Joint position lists
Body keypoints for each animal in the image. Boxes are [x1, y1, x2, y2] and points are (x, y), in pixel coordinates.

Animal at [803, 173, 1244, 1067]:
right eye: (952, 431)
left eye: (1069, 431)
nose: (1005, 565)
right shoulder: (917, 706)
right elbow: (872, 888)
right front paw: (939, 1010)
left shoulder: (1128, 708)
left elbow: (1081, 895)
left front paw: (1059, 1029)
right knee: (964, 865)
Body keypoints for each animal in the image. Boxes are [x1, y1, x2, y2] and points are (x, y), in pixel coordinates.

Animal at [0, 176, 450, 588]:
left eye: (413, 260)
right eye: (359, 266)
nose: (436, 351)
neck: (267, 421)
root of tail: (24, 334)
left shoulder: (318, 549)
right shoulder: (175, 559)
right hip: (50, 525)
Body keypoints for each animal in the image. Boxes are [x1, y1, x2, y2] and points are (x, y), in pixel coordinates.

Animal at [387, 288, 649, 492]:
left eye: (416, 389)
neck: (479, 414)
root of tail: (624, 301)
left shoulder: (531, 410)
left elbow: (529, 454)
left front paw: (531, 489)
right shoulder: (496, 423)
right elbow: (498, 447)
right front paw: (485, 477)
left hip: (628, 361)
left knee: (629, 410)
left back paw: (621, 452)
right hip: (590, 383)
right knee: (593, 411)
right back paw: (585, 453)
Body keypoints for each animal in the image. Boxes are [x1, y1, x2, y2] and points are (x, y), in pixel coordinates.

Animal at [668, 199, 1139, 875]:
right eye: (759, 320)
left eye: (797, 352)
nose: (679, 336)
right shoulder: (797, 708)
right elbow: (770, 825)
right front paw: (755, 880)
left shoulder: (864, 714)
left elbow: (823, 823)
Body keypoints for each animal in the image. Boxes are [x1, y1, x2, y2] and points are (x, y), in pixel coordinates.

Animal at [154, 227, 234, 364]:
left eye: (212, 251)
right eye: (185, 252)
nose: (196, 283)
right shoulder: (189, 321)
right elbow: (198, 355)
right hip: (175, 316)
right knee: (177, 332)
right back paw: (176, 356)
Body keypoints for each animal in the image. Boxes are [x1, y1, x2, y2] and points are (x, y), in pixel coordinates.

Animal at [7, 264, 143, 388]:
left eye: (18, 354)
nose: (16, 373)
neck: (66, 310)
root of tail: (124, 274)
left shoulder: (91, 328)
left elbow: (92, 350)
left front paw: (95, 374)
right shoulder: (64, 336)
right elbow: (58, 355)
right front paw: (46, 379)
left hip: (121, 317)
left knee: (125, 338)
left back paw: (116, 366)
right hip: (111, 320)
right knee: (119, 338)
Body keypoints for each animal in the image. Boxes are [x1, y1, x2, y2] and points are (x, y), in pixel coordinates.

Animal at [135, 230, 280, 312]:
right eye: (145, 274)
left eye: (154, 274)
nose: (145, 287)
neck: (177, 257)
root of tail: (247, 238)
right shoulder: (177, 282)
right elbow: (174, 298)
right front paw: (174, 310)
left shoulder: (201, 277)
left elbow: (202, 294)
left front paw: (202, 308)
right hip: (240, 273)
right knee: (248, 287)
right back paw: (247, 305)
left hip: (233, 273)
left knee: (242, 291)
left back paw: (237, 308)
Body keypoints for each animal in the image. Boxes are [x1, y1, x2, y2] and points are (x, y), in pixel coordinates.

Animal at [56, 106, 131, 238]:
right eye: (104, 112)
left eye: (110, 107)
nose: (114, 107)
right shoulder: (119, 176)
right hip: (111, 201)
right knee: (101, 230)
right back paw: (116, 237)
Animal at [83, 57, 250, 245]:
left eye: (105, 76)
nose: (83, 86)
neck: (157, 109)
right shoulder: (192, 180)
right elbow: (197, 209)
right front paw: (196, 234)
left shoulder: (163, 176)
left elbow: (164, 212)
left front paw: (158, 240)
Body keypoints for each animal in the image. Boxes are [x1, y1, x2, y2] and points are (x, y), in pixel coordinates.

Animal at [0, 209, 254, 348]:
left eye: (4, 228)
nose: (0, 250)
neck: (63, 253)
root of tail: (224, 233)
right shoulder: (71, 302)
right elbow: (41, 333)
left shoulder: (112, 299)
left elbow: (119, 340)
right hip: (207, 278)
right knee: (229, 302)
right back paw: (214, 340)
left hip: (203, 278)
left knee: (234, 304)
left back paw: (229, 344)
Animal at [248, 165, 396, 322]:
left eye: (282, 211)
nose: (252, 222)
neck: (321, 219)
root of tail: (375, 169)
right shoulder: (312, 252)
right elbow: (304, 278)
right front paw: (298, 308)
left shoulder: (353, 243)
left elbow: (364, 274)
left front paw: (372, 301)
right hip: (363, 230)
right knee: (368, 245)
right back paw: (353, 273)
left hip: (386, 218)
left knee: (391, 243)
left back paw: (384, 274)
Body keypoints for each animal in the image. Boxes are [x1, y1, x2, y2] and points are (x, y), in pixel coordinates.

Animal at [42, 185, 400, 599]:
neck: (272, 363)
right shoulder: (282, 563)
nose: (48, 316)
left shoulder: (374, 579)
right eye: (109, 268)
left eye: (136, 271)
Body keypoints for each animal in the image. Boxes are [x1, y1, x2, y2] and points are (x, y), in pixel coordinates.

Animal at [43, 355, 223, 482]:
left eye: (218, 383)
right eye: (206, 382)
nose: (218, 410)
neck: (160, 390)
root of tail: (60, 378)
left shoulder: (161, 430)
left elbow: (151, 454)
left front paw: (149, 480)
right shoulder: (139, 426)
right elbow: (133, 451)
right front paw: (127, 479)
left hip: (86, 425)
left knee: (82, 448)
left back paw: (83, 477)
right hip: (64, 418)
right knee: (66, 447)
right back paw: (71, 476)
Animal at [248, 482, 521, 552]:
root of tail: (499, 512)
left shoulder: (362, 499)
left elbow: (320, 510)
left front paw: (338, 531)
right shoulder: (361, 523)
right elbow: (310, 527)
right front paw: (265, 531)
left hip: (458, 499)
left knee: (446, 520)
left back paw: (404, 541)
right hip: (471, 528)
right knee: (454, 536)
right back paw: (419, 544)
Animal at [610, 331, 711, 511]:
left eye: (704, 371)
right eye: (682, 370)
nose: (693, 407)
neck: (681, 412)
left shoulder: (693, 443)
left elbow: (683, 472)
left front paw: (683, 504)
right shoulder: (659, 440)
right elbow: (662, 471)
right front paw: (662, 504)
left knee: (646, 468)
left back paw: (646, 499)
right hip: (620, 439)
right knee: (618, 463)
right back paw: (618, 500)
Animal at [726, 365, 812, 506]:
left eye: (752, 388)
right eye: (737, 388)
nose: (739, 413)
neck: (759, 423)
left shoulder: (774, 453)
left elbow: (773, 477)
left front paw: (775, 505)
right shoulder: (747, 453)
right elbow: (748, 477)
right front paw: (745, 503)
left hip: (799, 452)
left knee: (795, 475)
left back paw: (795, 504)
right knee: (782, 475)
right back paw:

## Problem details
Copy exactly the stretch of data above from the line with "right elbow: (770, 825)" through the line with "right elbow: (58, 355)", and omit all other lines.

## Expected output
right elbow: (770, 825)
right front paw: (755, 880)
left shoulder: (864, 714)
left elbow: (823, 823)
Body keypoints for each animal in the image. Boxes are [x1, y1, x2, y2] and points are (x, y), in pixel coordinates.

Animal at [154, 227, 234, 364]:
left eye: (212, 251)
right eye: (185, 252)
nose: (196, 283)
right shoulder: (189, 321)
right elbow: (198, 355)
right hip: (175, 316)
right knee: (177, 332)
right back paw: (176, 356)
Body keypoints for each animal in the image. Boxes are [x1, y1, x2, y2] and points are (x, y), in pixel coordinates.

Animal at [7, 264, 143, 388]:
left eye: (18, 354)
nose: (16, 373)
neck: (66, 310)
root of tail: (124, 274)
left shoulder: (91, 328)
left elbow: (92, 350)
left front paw: (95, 374)
right shoulder: (64, 336)
right elbow: (58, 355)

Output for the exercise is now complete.